- [Task requirements] Rewrite the records below with every "chart" changed to "graph" and nothing else altered. Leave the pictures out.

■ ■ ■ ■

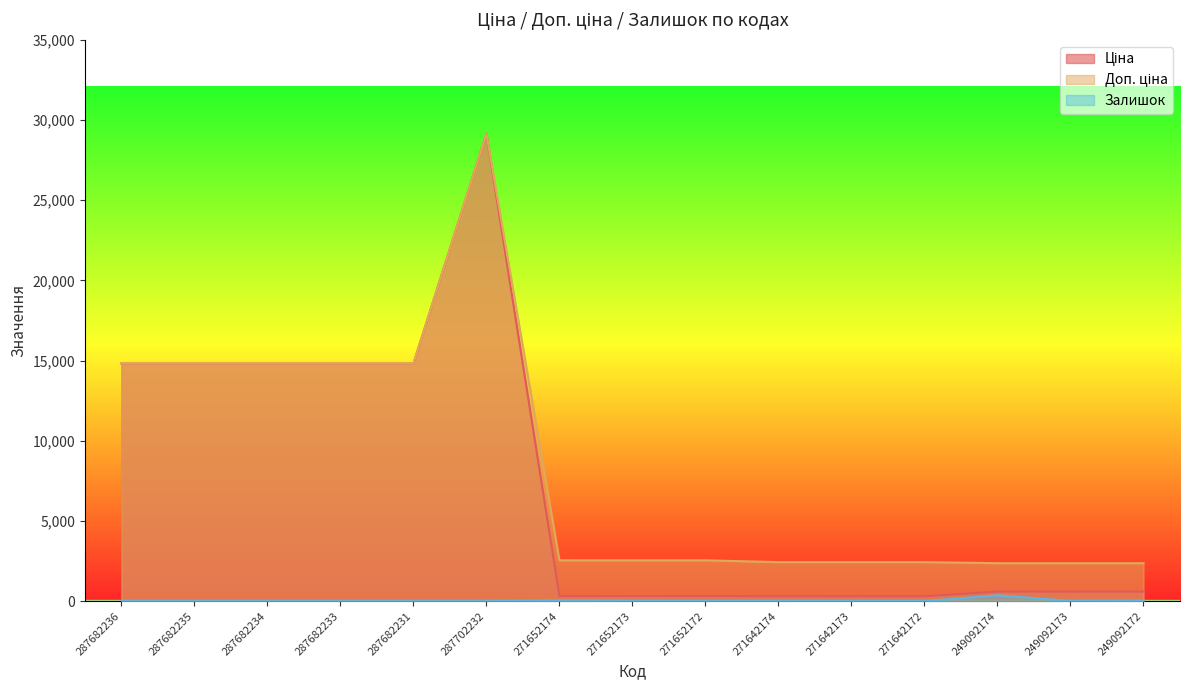

What is the sum of all Доп. ціна values?

125277.5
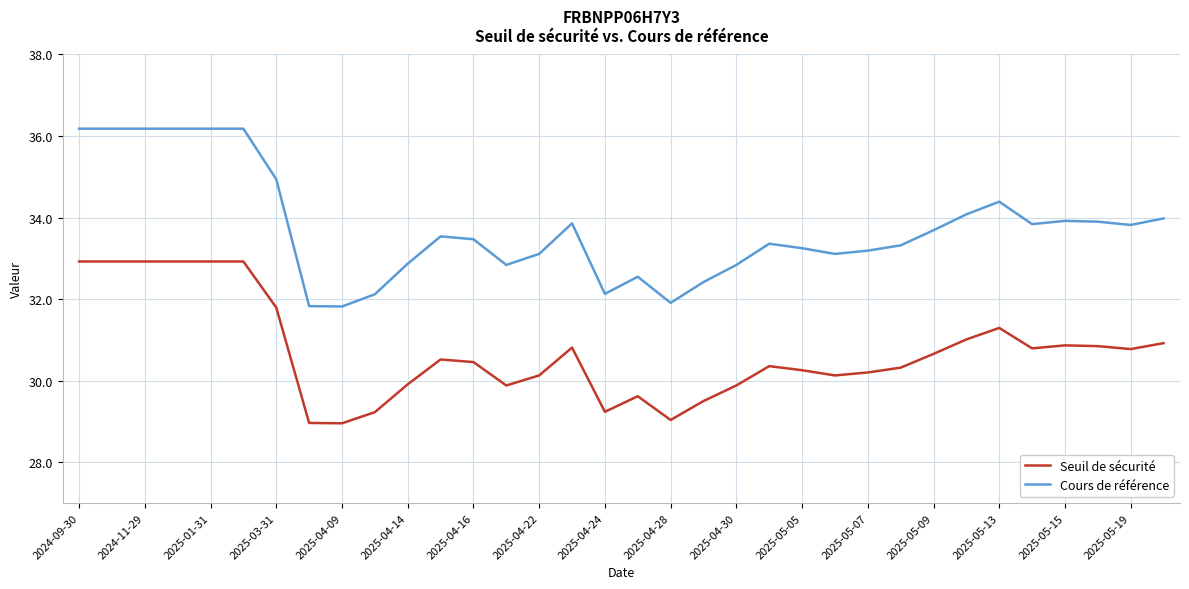

What is the minimum value shown in the chart?

29.0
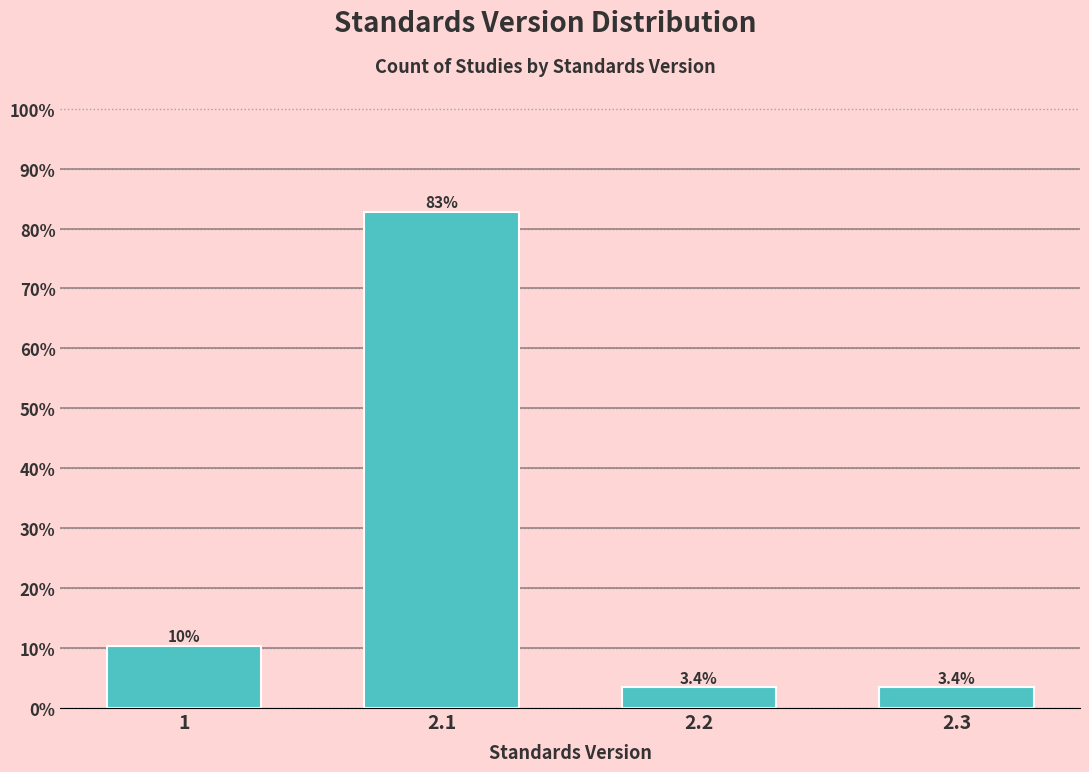

Reading right to left, extract all data points from this chart.

2.3=3.4	2.2=3.4	2.1=82.8	1=10.3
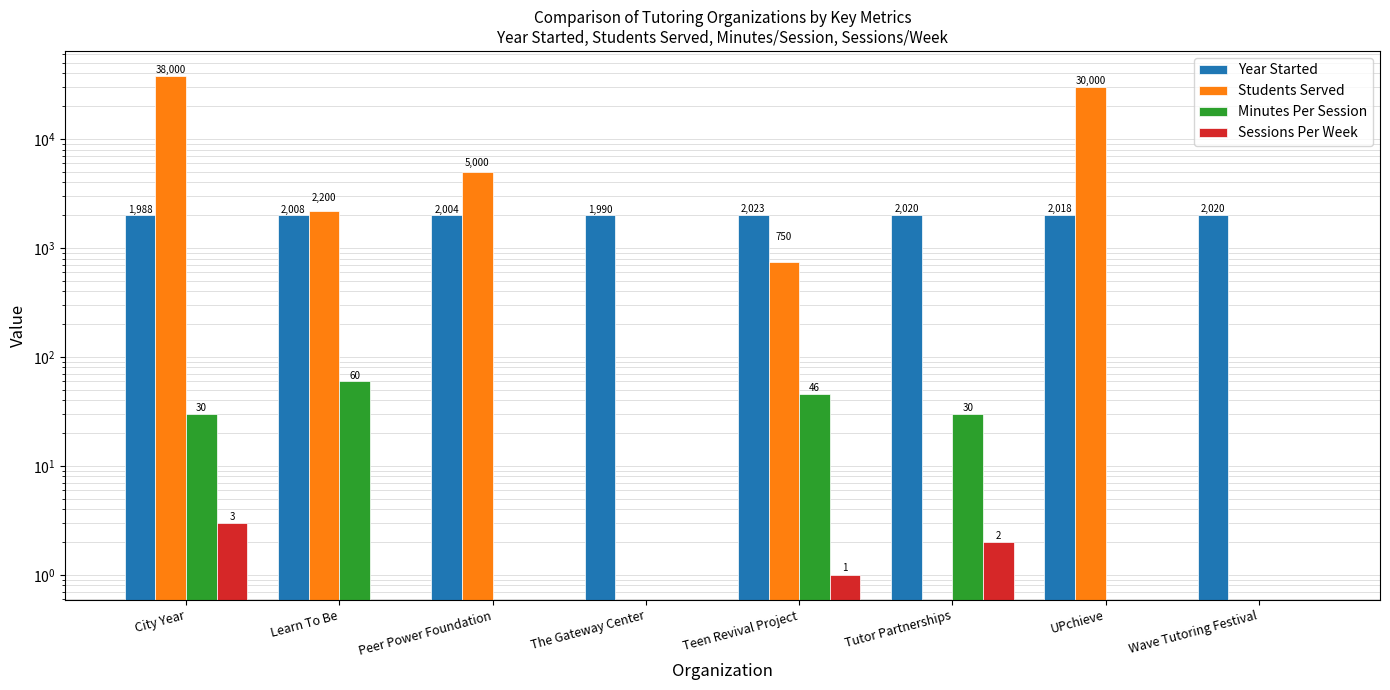

Which series has the largest range (max minus min)?

Students Served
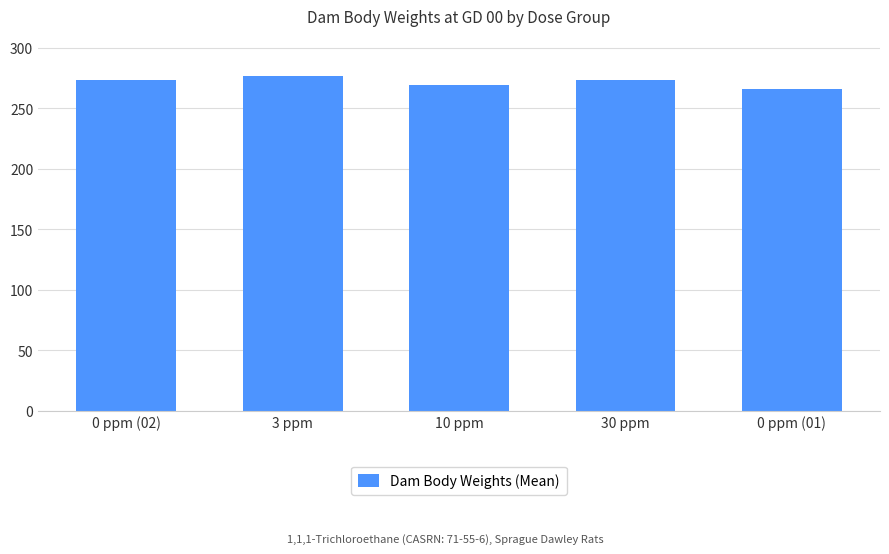

How many series are shown in this chart?

1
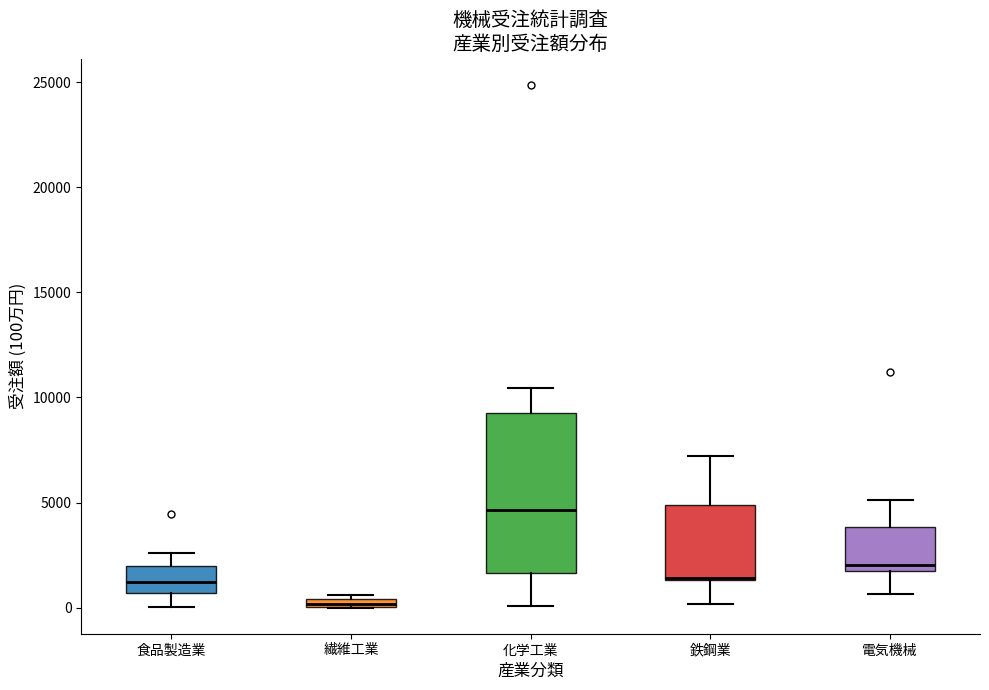

Where does the lower whisker of the box for 鉄鋼業 end on the y-axis? The values are not printed on the chart, so give them approximately, as read against the axis.

0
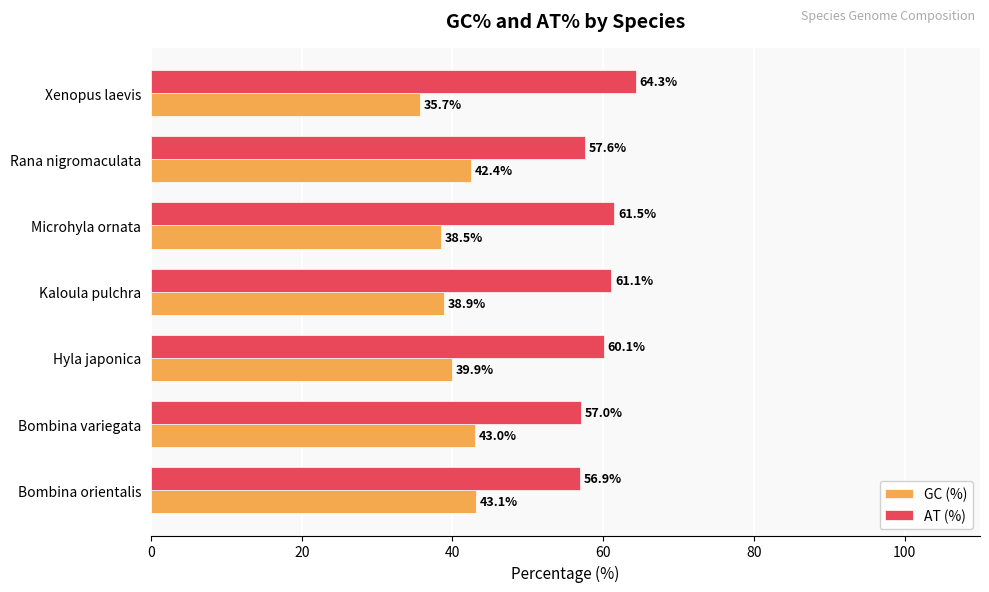

How many distinct data groups are displayed?

2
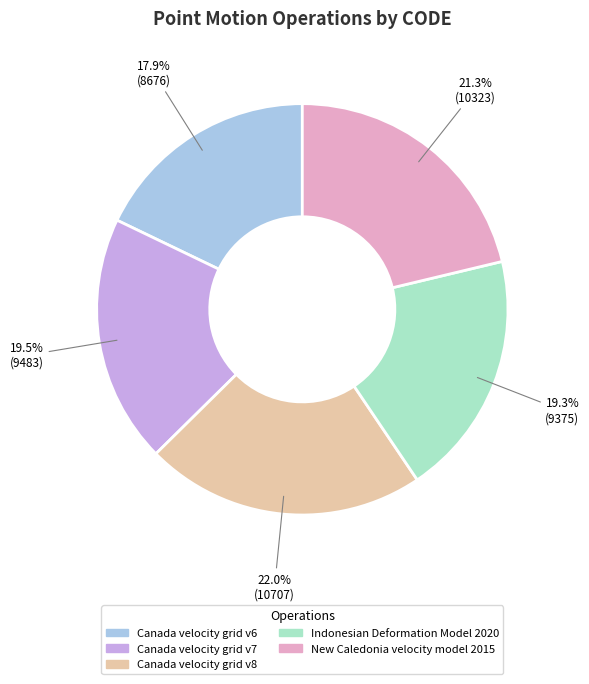

The Indonesian Deformation Model 2020 slice represents 5% of the pie. True or false?

False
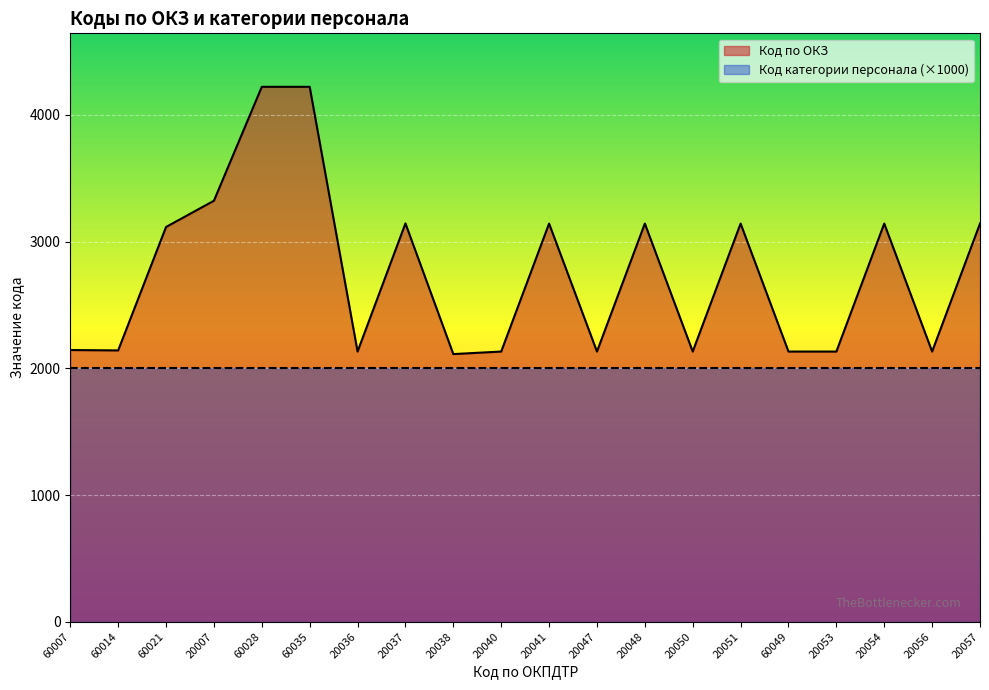

How many data points are above 3115?

9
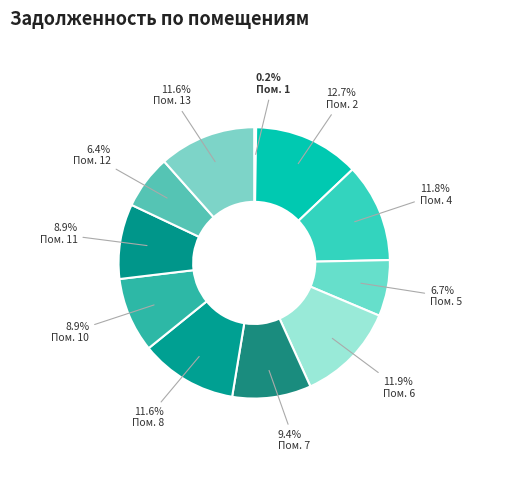

Does any single category account for the majority?

No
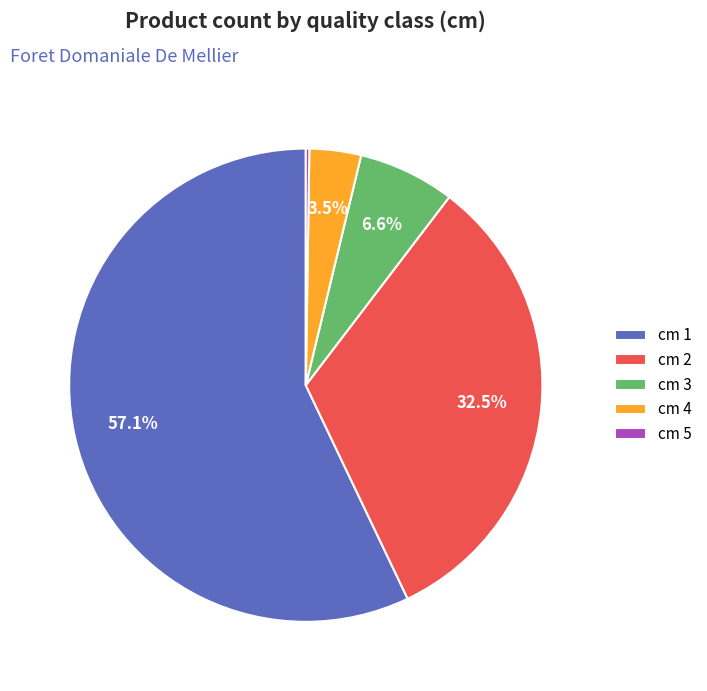

What is the largest slice in the pie chart?

cm 1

■ ■ ■ ■

- [Expected answer]
What is the sum of all Доп. ціна values?

125277.5

What is the minimum value shown in the graph?

29.0

Reading right to left, extract all data points from this graph.

2.3=3.4	2.2=3.4	2.1=82.8	1=10.3

Which series has the largest range (max minus min)?

Students Served

How many series are shown in this graph?

1

Where does the lower whisker of the box for 鉄鋼業 end on the y-axis? The values are not printed on the graph, so give them approximately, as read against the axis.

0

How many distinct data groups are displayed?

2

The Indonesian Deformation Model 2020 slice represents 5% of the pie. True or false?

False

How many data points are above 3115?

9

Does any single category account for the majority?

No

What is the largest slice in the pie graph?

cm 1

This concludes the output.